··· Document section ···

Solvent : as to any Person, such Person (a) owns
Property whose fair salable value is greater than the amount
required to pay all of its debts (including contingent,
subordinated, unmatured and unliquidated liabilities);
(b) owns Property whose present fair salable value (as defined
below) is greater than the probable total liabilities (including
contingent, subordinated, unmatured and unliquidated liabilities)
of such Person as they become absolute and matured; (c) is
able to pay all of its debts as they mature; (d) has capital
that is not unreasonably small for its business and is sufficient
to carry on its business and transactions and all business and
transactions in which it is about to engage; (e) is not
“insolvent” within the meaning of Section 101(32) of
the Bankruptcy Code; and (f) has not incurred (by way of
assumption or otherwise) any obligations or liabilities (contingent
or otherwise) under any Loan Documents, or made any conveyance in
connection therewith, with actual intent to hinder, delay or
defraud either present or future creditors of such Person or any of
its Affiliates. “ Fair salable value ” means the
amount that could be obtained for assets within a reasonable time,
either through collection or through sale under ordinary selling
conditions by a capable and diligent seller to an interested buyer
who is willing (but under no compulsion) to purchase.
Standard Terms Account : any Account arising from the sale of inventory
in the ordinary course of business of any Loan Party other than
Extended Terms Accounts and Unbilled Accounts.
Subordinated Debt : Debt incurred or assumed by a Loan Party that
is expressly subordinate and junior in right of payment to Full
Payment of all Obligations, and is on terms (including maturity,
interest, fees, repayment, covenants and subordination)

···

Questions on the material
(1) Transcribe the stretch of the loan agreement definitions from "Standard Terms Account" through "and Unbilled Accounts.".
(2) Pick up the loan agreement definitions at the point where they stop and write what comes next.

··· Study material ···

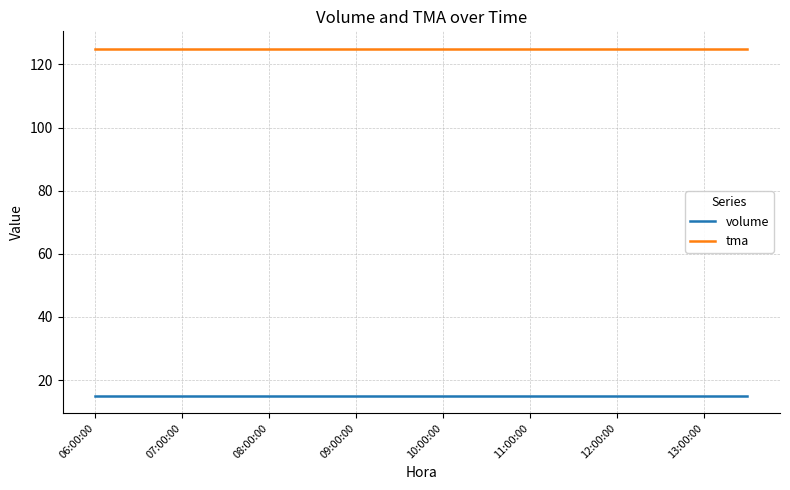

How many categories are shown in the chart?

16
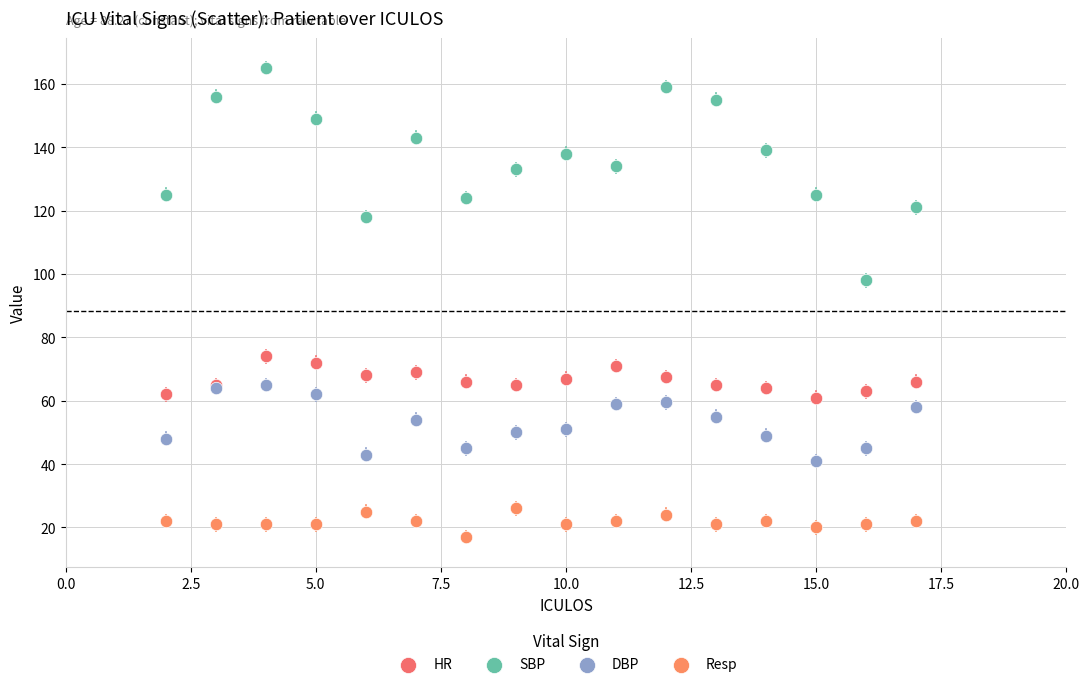

Which series has the widest spread of Y values?

SBP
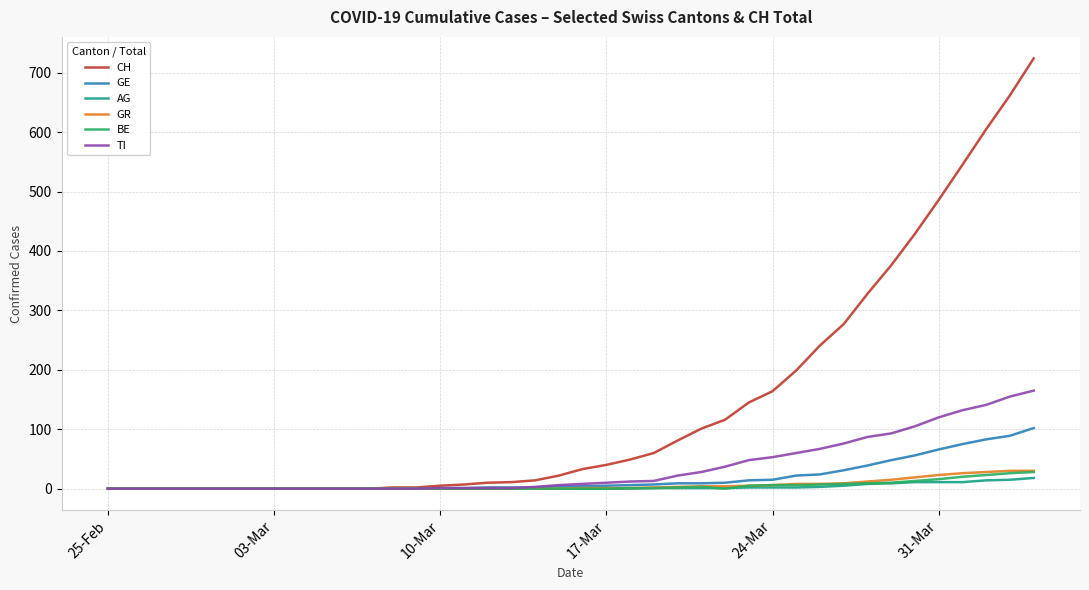

Does the chart display data point markers on the line(s)?

No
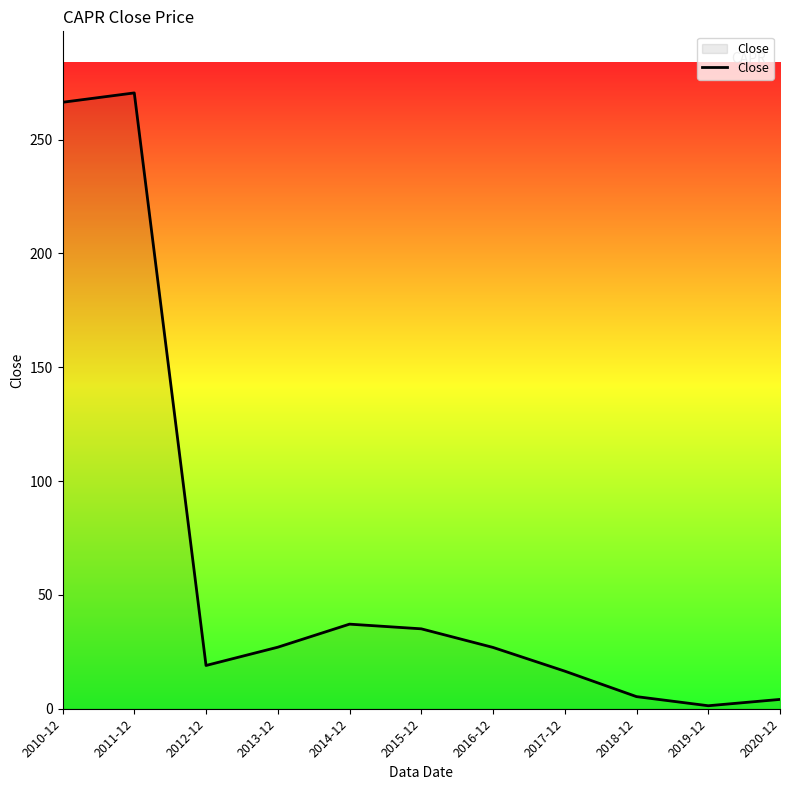

What is the maximum value shown in the chart?

270.5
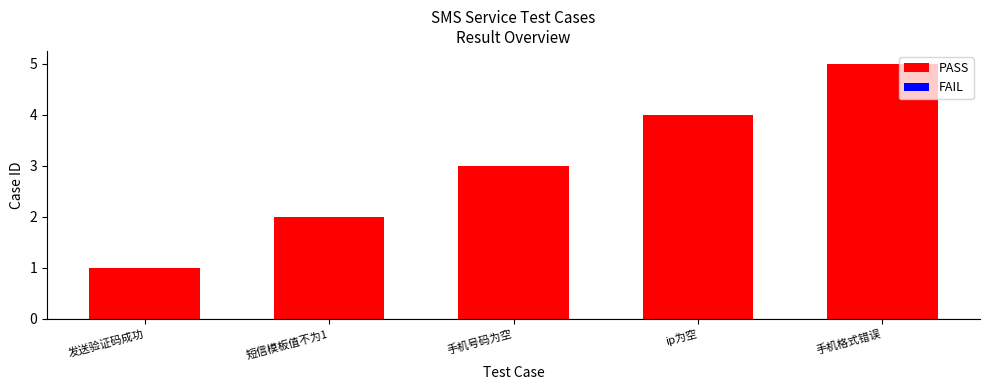

Which label corresponds to the smallest value in the chart?

发送验证码成功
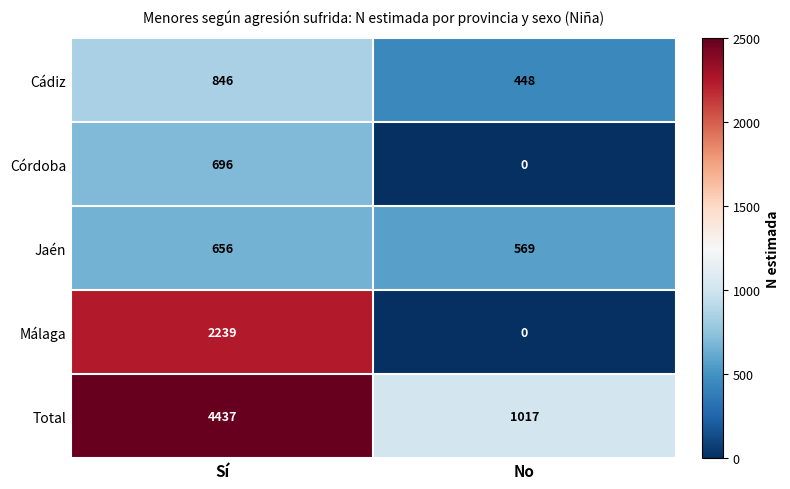

Read the Málaga value at Sí, to the nearest 10.

2240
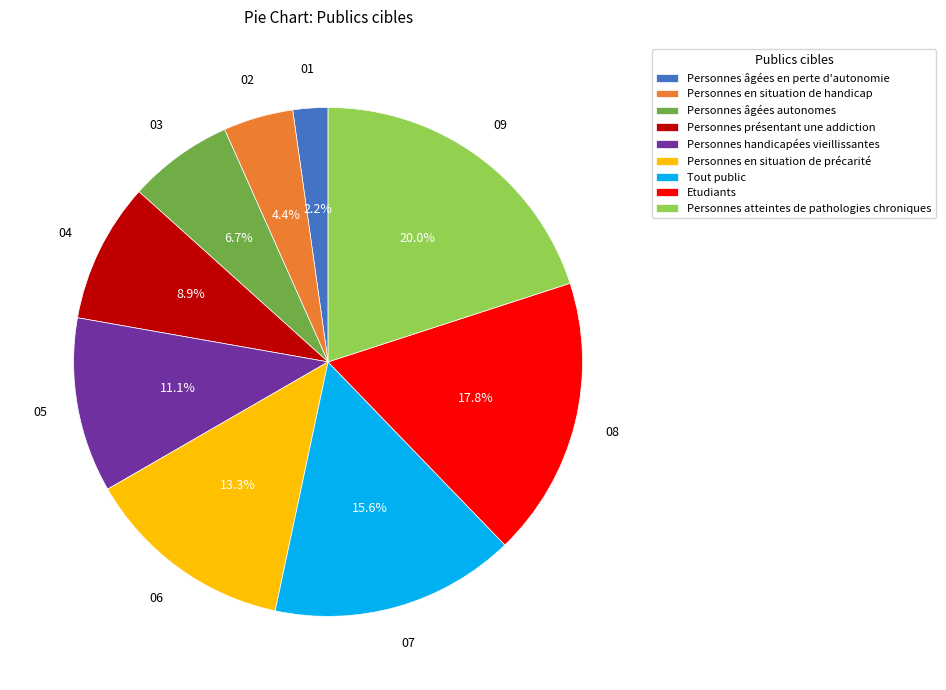

Rank the categories by value from highest to lowest.

Personnes atteintes de pathologies chroniques, Etudiants, Tout public, Personnes en situation de précarité, Personnes handicapées vieillissantes, Personnes présentant une addiction, Personnes âgées autonomes, Personnes en situation de handicap, Personnes âgées en perte d'autonomie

···

Per-task outputs
(1)
Standard Terms Account : any Account arising from the sale of inventory
in the ordinary course of business of any Loan Party other than
Extended Terms Accounts and Unbilled Accounts.

(2)
satisfactory to Lender.
Subordination Agreement : that certain Subordination Agreement dated as
of the date hereof by and among Robert W. Lackey, as agent for
Robert W. Lackey, Robert W. Lackey, Jr., Imagine One Resources,
LLC, a North Carolina limited liability company, RWL Corporation, a
North Carolina corporation, R.L Products Corporation, a Georgia
corporation, Lender, Trade Source International, Inc., a Delaware
corporation, Prime/Home Impressions, LLC, a North Carolina limited
liability company, and Borrower.
Subsidiary : any entity at least 50% of whose voting
securities or Equity Interests is owned by a Loan Party or any
combination of Loan Parties (including indirect ownership by a Loan
Party through other entities in which such Loan Party directly or
indirectly owns 50% of the voting securities or Equity Interests).
For the avoidance of doubt, Design Trends shall be deemed a
Subsidiary for all purposes of this Agreement.
Subsidiary Guarantor : each Subsidiary of Borrower other than
(x) a Foreign Subsidiary and (y) CM Real Estate (so long
as (i) CM Real Estate engages in no business or activity other
than the ownership, operation, leasing and maintenance of the
Coppell Facility and activities related thereto and
(ii) Borrower remains its sole member).
Taxes : all present or future taxes, levies, imposts,
duties, deductions, withholdings, assessments, fees or other
charges imposed by any Governmental Authority, including any
interest, additions to tax or penalties applicable
thereto.
Termination Date : July 10, 2012.
Trade Source : Trade Source International, Inc., a Delaware
corporation.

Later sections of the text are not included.